● TASKS TO COMPLETE:
1) According to the article on Gwen John, around what year did she convert to Catholicism?
2) Retype the passage of the Gwen John article between "Gwen John converted" and "she gave it.", inclusive.
3) Write the next portion of the article on Gwen John, continuing on from its final sentence.

● ARTICLE:
Gwen John converted to Catholicism around 1913 and it had a profound effect on her art. The new exhibition on the artist, which opens in Cardiff, is striking in that it places the religious aspect of her work where it belongs, at the centre of her art and her vision of the world. In one way that isn’t surprising, for among her best known works is the series of Dominican nuns from the convent of Meudon, culminating in the wonderful images of their founder, Mère Poussepin, taken from a prayer card. But it can’t always be taken for granted that contemporary curators will be unabashed by religion (I remember a collection of David Jones paintings presented without reference to their religious aspect), so it is rather wonderful that the curators of this excellent show, Lucy Wood and Fiona McLees, give Gwen John’s faith the significance she gave it.
But there is another respect in which her faith could be downplayed; none of her work is overtly religious in terms of subject matter. It’s oblique in that respect and it’s expressed – infused, if you like – in her style. After her conversion, her style becomes steadily simpler, more pared back: the paint is often chalkier, the brushwork more austere. That’s very evident in her later portraiture, for instance, of a girl in a blue cloak, which is a harmony of blue and grey. Utterly simple, on first view. It seems to bear out the influence of Maurice Denis; he felt that “Christian truth defines not only the purpose of art but also the means that must be used”.
Gwen John was the sister of Augustus John, a more prolific artist and a flamboyant character, and her fame now overshadows his. They were Welsh, though Gwen seems to have got out of Wales at the first opportunity, and gravitated to the Slade, where her tutors included the wonderful and idiosyncratic Henry Tonks. In Paris she encountered Whistler; though a woman of her toughness of mind, who was quite certain of the value of her work, would never simply channel her masters.
But the figure who did dominate her world and influence her art was Auguste Rodin, for whom she modelled and with whom she had a passionate affair, though, Rodin being Rodin, she was never the exclusive object of his attention. There are works here from her time as a student, including a wonderful image of her friend Dorelia as “The Student”, looking thoughtfully at a stout, dog-eared Russian book. Her subjects were almost all women, and most seem to have a striking quality of introspection, though she was also terrific when she turned to children and cats (she owned one called Edgar Quinet, after her street). There are interesting drawings from her time with Rodin where she does seem to echo her master’s style, though she was never overtly erotic as he was. Rodin broke her heart, and the pain of his withdrawal from their affair (Gwen was nothing if not intense in her relationships) seems to have been one factor that drew her to the Church. Her diary suggests that she had a decisive experience in Notre-Dame. In the Paris suburb of Meudon, where she lived until her death, she attended Mass, and she took instruction in the faith from the Dominican sisters.

Element position data:
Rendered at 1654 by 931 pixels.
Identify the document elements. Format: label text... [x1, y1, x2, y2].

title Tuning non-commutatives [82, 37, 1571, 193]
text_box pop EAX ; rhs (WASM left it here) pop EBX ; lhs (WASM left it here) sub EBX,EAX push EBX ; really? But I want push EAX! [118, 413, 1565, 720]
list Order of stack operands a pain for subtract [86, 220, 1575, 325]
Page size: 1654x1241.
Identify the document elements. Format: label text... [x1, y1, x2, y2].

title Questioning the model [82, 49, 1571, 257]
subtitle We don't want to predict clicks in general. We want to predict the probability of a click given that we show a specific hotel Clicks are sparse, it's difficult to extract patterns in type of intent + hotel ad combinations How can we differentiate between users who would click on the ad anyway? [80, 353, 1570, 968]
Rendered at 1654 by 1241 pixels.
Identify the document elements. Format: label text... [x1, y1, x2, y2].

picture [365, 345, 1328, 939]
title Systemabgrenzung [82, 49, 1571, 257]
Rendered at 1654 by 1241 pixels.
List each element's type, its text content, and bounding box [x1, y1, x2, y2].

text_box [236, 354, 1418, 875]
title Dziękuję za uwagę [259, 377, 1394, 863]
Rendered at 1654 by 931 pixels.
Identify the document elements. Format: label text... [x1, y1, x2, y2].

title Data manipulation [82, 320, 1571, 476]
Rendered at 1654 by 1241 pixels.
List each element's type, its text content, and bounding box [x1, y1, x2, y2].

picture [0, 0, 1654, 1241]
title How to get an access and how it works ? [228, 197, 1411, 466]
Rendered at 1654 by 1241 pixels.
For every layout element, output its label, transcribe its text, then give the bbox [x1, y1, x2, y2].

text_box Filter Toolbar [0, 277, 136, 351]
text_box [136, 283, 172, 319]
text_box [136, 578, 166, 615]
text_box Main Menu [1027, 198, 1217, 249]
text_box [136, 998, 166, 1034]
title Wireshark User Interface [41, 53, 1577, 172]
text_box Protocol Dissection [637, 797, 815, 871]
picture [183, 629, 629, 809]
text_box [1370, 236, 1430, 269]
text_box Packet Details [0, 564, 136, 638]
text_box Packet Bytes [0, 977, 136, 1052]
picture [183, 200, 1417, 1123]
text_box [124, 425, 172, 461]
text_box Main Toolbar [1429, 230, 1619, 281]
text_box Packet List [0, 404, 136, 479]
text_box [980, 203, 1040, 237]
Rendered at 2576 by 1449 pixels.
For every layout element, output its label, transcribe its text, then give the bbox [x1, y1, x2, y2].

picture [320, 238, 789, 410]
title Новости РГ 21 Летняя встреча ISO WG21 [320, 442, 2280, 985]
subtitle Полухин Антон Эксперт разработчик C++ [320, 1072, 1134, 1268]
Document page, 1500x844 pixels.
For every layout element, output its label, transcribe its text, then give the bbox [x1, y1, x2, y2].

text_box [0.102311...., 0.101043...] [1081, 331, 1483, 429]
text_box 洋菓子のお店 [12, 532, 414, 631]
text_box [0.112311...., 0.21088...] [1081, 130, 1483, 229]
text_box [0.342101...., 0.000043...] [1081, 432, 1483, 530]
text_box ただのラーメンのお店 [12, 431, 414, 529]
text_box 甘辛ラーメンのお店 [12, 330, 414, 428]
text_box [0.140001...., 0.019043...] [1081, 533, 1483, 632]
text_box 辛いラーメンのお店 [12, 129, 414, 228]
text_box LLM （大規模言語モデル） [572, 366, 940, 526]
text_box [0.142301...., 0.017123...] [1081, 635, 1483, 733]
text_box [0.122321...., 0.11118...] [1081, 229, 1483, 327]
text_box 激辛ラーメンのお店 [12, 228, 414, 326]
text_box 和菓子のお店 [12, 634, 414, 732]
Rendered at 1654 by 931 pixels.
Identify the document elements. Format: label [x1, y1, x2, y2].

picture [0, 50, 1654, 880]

● ANSWERS FOR THIS EXERCISE:
1) She converted around 1913.

2)
Gwen John converted to Catholicism around 1913 and it had a profound effect on her art. The new exhibition on the artist, which opens in Cardiff, is striking in that it places the religious aspect of her work where it belongs, at the centre of her art and her vision of the world. In one way that isn’t surprising, for among her best known works is the series of Dominican nuns from the convent of Meudon, culminating in the wonderful images of their founder, Mère Poussepin, taken from a prayer card. But it can’t always be taken for granted that contemporary curators will be unabashed by religion (I remember a collection of David Jones paintings presented without reference to their religious aspect), so it is rather wonderful that the curators of this excellent show, Lucy Wood and Fiona McLees, give Gwen John’s faith the significance she gave it.

3)
Even before her conversion, there is, arguably, a religious dimension to her work. There are two striking pictures, A Lady Reading, from 1910, and Girl Reading at a Window, 1911, which show exactly that: a woman intent on the book she is holding, with light coming through the window and the long curtain drawn or blown back. It is a quiet interior, the second image sunlit, and it signals one thing. As one biographer, Alicia Foster, suggests, it would appear to be a depiction of the Annunciation, with the Virgin reading, as she is invariably depicted as doing, except the angel is here invisible. Interestingly, the early image uses a face from a Madonna of Albrecht Dürer; the woman in the second picture is Gwen herself. If it is indeed, as it seems, the Annunciation, giving the Virgin her own face is a sign of supreme spiritual self-confidence.
Nearby are two sunlit interiors, pictures of her room in Montparnasse: a wicker chair, a table, an umbrella, an open window, all invested with a sublime quietude.
Gwen’s portraits of the Dominican nuns in Meudon – part of the series that culminates in the shrewd, amused portrait of Mère Poussepin – are splendidly characterful; less well known are the pictures of a nun on her deathbed, in which the viewer is struck both by the sister’s expression – it seems she sleeps – and by her magnificent sculptural head-dress; what a loss there was to fashion when the Second Vatican Council saw off the old Dominican habit.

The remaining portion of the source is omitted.